Kutipan Teks:

---+---

Terkiwir-Kiwir dengan PMI asal Panggungrejo Blitar, Tinggal di Blitar Secara Ilegal, Dua WN Pakistan Menjalani Proses Hukum
BLITAR – Dua orang pria berkewarganegaraan Pakistan berinisial IR (37) dan M (32) harus menghadapi konsekwensi hukum yang berlaku di Indonesia setelah mereka ketahuan berada dan masuk ke Indonesia secara ilegal.
Bahkan, di Indonesia, IR sampai memiliki anak hasil hubungannya dengan W, seorang mantan PMI asal sebuah desa di Kecamatan Panggungrejo Kabupaten Blitar.
Hal tersebut terungkap, setelah Imigrasi Blitar melakukan konferensi pers pada Selasa (12/12/2023) siang kemarin.

---+---

Permintaan Kerja 1:
Dalam berita tentang dua WN Pakistan di Blitar, kapan Imigrasi Blitar mengadakan konferensi pers?
Permintaan Kerja 2:
Salin tepat sama bagian berita tentang dua WN Pakistan itu yang dibuka dengan kata-kata "Bahkan, di Indonesia, IR" dan ditutup dengan "Panggungrejo Kabupaten Blitar.".

---+---

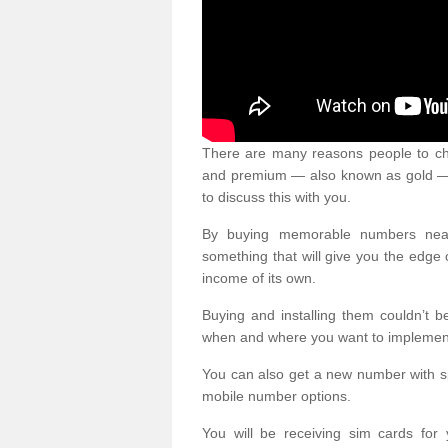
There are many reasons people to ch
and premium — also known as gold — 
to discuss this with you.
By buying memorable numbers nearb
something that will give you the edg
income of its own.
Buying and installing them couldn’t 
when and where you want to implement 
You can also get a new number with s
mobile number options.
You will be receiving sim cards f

---+---

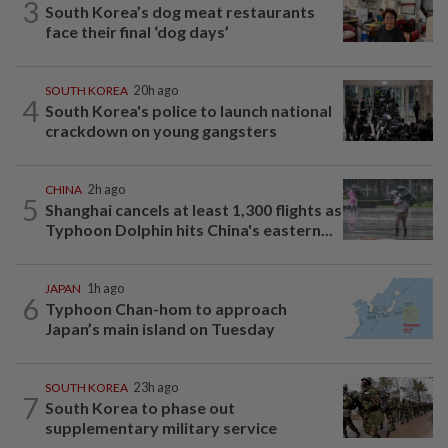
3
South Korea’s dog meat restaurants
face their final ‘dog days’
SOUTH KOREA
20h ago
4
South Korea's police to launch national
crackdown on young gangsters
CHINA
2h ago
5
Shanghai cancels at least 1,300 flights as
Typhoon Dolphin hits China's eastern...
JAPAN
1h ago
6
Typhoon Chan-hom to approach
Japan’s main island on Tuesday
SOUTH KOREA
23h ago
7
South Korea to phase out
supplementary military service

---+---

Jawaban yang Diharapkan 1:
Pada Selasa (12/12/2023) siang.

Jawaban yang Diharapkan 2:
Bahkan, di Indonesia, IR sampai memiliki anak hasil hubungannya dengan W, seorang mantan PMI asal sebuah desa di Kecamatan Panggungrejo Kabupaten Blitar.